* [Required action]
Starting at the line with "font-size: 10px ->" and ending at the line with "font-size: 13px ->", print exactly the lines of the entries below. Pictures do not belong in the copy.

* [Provided data]
________________________
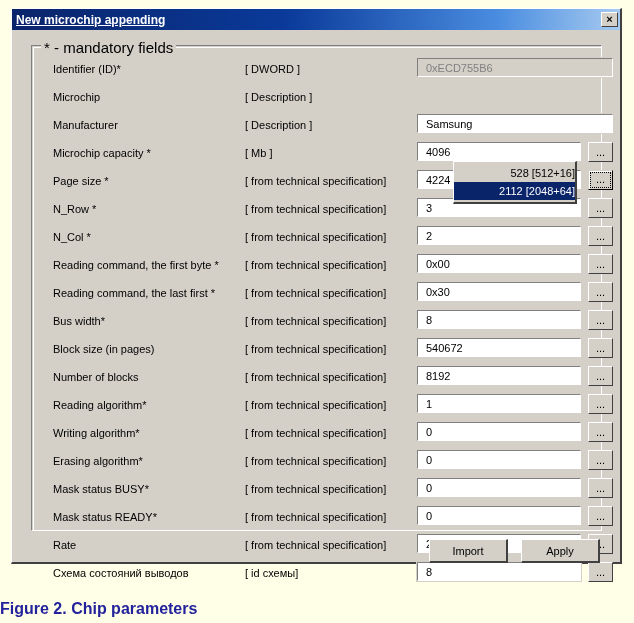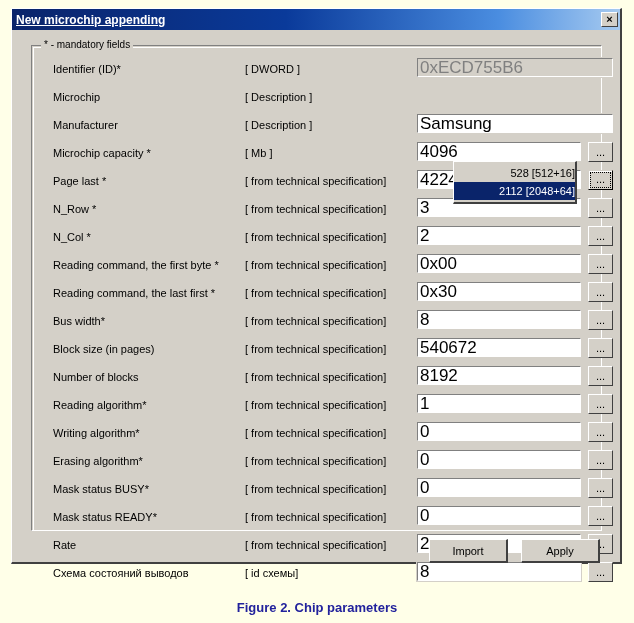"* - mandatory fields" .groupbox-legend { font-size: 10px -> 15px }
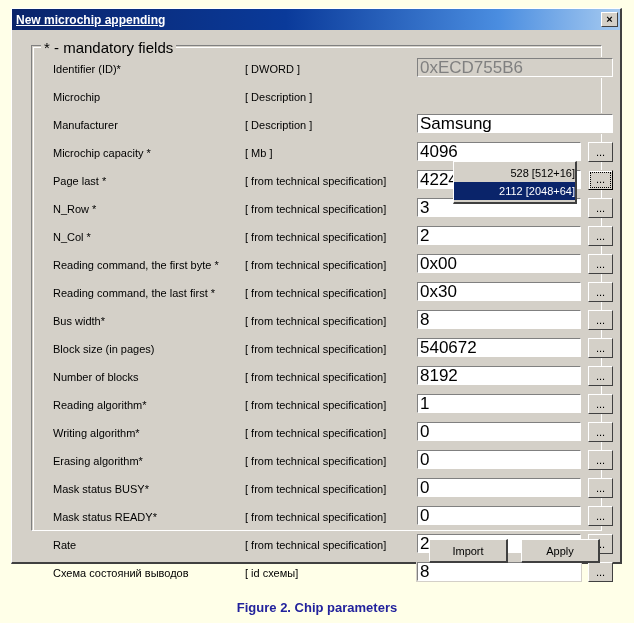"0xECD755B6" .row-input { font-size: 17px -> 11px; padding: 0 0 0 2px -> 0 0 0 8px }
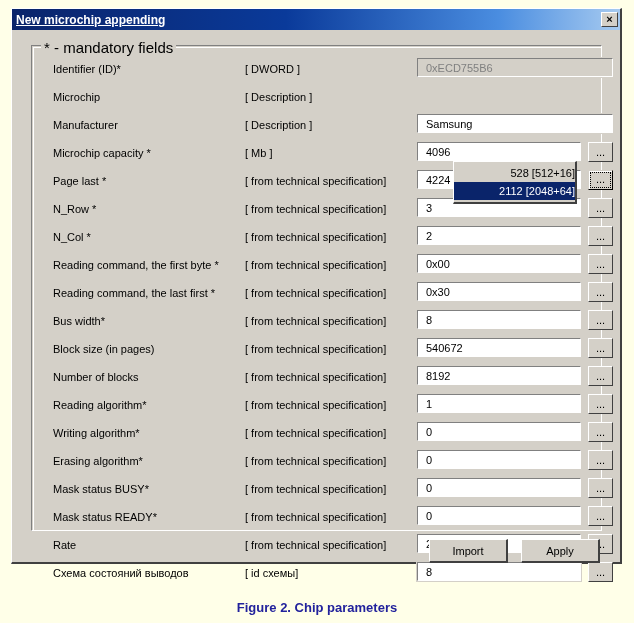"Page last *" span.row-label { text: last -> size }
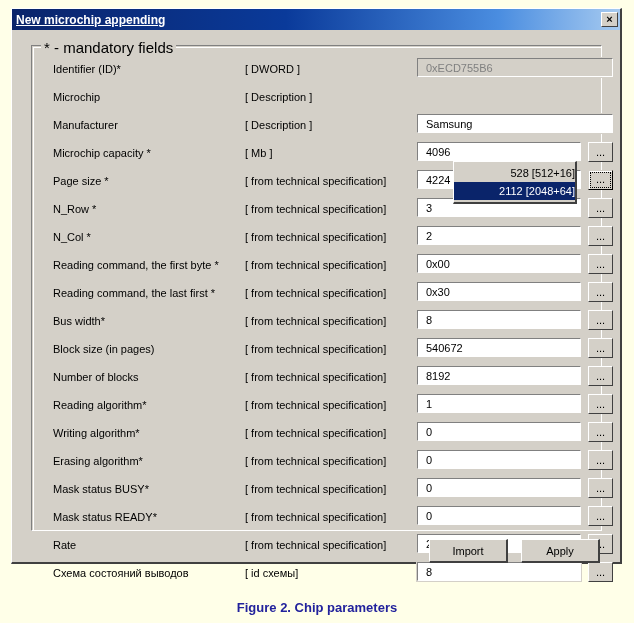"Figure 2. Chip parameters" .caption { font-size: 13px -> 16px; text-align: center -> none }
________________________
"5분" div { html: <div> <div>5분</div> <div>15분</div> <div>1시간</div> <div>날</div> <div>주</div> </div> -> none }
________________________
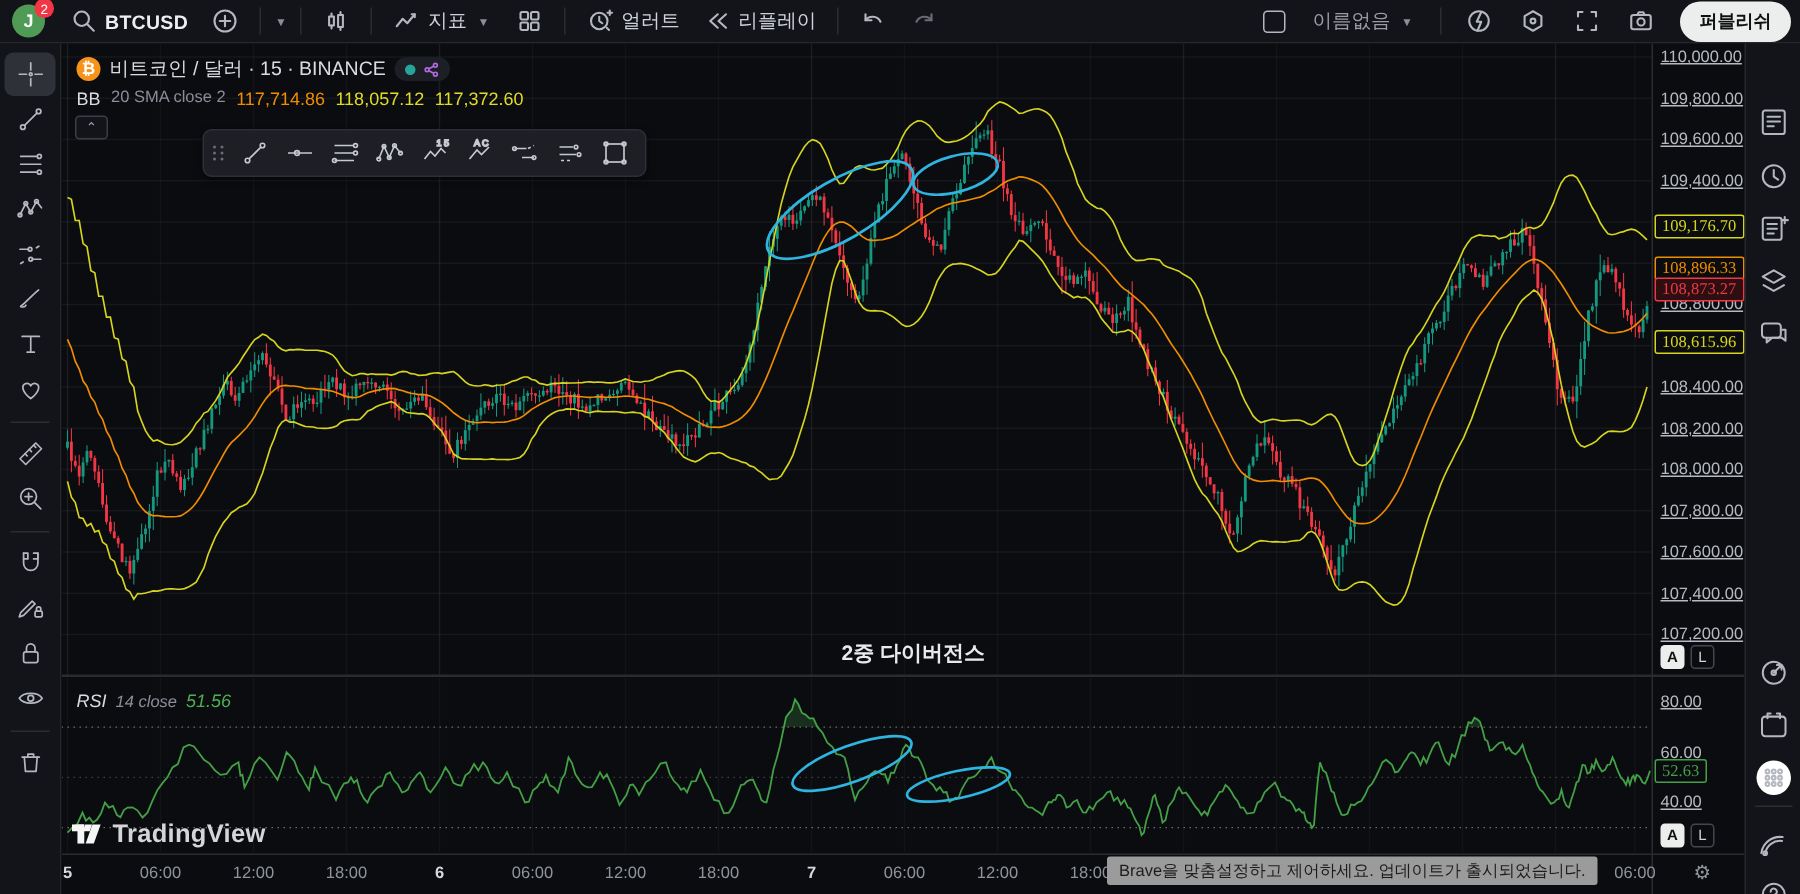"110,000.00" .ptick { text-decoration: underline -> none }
________________________
* [Response box]
"* - mandatory fields" .groupbox-legend { font-size: 10px -> 15px }
"0xECD755B6" .row-input { font-size: 17px -> 11px; padding: 0 0 0 2px -> 0 0 0 8px }
"Page last *" span.row-label { text: last -> size }
"Figure 2. Chip parameters" .caption { font-size: 13px -> 16px; text-align: center -> none }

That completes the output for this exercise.